● WORK ITEM
Extend the blog post on Norris Mayhams' early Co-Ed singles, picking up right after its last line.

● PAGE EXTRACT
:::

Sunday, November 29, 2009

Norris Mayhams: The Early Years

Although I just featured a Norridge Mayhams single a few weeks ago, I'm returning to that well again today, because I've just obtained one of the earliest known Mayhams Co-Ed label singles. The AS/PMA site puts the date on this one at "1945?", and given the lyrics, it certainly seems to date from some time during WWII. 

It's also the second lowest number of the listed Co-Ed singles (most of which pre-date his Mayhams label records), meaning it is likely among his earliest self-released records. He made earlier records with the Blue Chips (and wondrous many of those are), but they were released on established labels. I find the Mayhams story (what little I know of it) and his records endlessly fascinating. 

Today's feature carries the amazing name "The Hopewell Junction (To Wartime Function)" Those of you who have heard Mayhams later 78 - one with an far more amazing name - "Yamtang Yamtang Rankytang (No Meat Sweet Potato Swing", might notice a subtle similarity between the melody to the chorus and bridge of that record with the same sections of this record. For those of you not lucky enough to have heard "Yamtang...", here's a hint - the tunes to those sections of both songs are virtually identical. 

Please excuse the surface noise as you enjoy Carl Bostic and his Orchestra: 

Play:

On the flip side is a real rarity on Mayhams' records - a song not written by the maestro himself. This song, "Married Man Blues", performed by "The Ministers of Melody", carries a writers credit to someone named "Lowe":

Play:  
 

6 comments:

Darryl W. Bullock said...
This comment has been removed by the author.
Darryl W. Bullock said...

Thank for sharing this Bob. The disc, incidentally, was issued in 1943 -it appears in a Billboard ad in November of that year along with two other Co-d releases no included on the AS/PMA discography - 107-N Light Up/Induction Blues and 106-L I Forgive You/Ridehorse - Ridehard

Sammy Reed said...

The link to "Married Man Blues" isn't working.

Randall Stehle said...

:::

● MATERIAL PROVIDED
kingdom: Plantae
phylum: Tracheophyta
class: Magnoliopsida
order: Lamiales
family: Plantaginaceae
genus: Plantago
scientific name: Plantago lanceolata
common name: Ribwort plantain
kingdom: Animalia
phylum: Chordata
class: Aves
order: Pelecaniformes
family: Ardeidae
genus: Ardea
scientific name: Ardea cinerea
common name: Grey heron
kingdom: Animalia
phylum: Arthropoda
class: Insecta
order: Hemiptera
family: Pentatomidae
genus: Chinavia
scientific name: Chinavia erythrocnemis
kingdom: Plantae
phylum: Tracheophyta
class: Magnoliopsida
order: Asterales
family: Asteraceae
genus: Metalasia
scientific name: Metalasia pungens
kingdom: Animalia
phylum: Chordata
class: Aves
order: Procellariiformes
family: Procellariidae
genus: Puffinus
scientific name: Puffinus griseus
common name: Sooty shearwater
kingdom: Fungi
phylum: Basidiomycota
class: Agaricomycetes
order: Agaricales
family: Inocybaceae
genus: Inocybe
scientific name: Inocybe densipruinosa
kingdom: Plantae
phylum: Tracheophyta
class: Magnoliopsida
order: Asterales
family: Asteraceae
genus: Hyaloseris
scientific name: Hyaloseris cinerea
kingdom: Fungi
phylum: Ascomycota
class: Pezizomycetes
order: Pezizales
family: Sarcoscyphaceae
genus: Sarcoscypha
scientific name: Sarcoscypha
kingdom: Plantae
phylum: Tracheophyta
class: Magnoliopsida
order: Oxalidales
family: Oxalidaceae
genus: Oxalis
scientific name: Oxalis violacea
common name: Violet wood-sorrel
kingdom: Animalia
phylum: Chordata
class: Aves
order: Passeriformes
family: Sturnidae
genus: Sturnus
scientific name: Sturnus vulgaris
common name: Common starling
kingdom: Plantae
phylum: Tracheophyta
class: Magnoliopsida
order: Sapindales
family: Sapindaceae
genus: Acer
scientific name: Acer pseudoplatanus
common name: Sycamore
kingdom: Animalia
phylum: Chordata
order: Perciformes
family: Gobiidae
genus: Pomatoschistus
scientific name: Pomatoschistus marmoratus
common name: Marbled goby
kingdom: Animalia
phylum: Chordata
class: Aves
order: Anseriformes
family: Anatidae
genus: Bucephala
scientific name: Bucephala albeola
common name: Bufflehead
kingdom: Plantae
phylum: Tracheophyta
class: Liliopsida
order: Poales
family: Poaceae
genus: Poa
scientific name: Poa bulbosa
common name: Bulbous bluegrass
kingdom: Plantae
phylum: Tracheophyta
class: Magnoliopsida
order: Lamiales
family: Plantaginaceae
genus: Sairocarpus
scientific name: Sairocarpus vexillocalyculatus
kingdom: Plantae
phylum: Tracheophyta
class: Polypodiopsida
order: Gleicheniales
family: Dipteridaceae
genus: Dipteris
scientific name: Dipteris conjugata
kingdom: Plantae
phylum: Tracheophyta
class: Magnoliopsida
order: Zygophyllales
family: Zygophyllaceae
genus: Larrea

:::

● RESULT FOR THIS EXERCISE
I've had a copy of Co-Ed 105I/106L for several years and only recently decided to search the net for info, particularly because of the great bluesy RideHorsse-RideHard. Great listening, despite the grainy surface. Apparently the record was pressed during wartime from recycled shellac. Was the Carl Bostic orchestra a black organization? How about "Norris Troubadour", the vocalist. Other side of the record - "Forgive Me" is nowhere near as interesting.

Bob Purse said...

Hi,

I'm writing in response to Randall Stehle - I hope you see this, I couldn't get an e-mail address off of your post.

I don't really know anything about the Carl Bostic Orchestra, but my guess is that everyone that Mayhams was in business with at that time was black, as was Mayhams himself.

And although the "Norris the Troubadour" vocalist tag was later applied to at least five or six vocalists that I know of, in his early years of recording, if the label says "Norris", then the singer is Norridge Mayhams himself. Look him up on Amazon - he made a handful of legit records with a group in the 1930's under his own name, and they're on a CD (although Mayhams is the bandleader, not the vocalist, on those tracks). He is undoubtably the lead singer on "Wartime" here.

Mayhams continued to record his own vocals until at least the late 1950's, when he started employing the various song-poem factories, and his records continued to be billed as by Norris the Troubadour, yet the vocal sound would change release by release.

Timmy said...

Now, this is a genuinely jazzy 78. What do ya get when you substitute the E in Earl Bostic? Why, Carl Bostic, of course!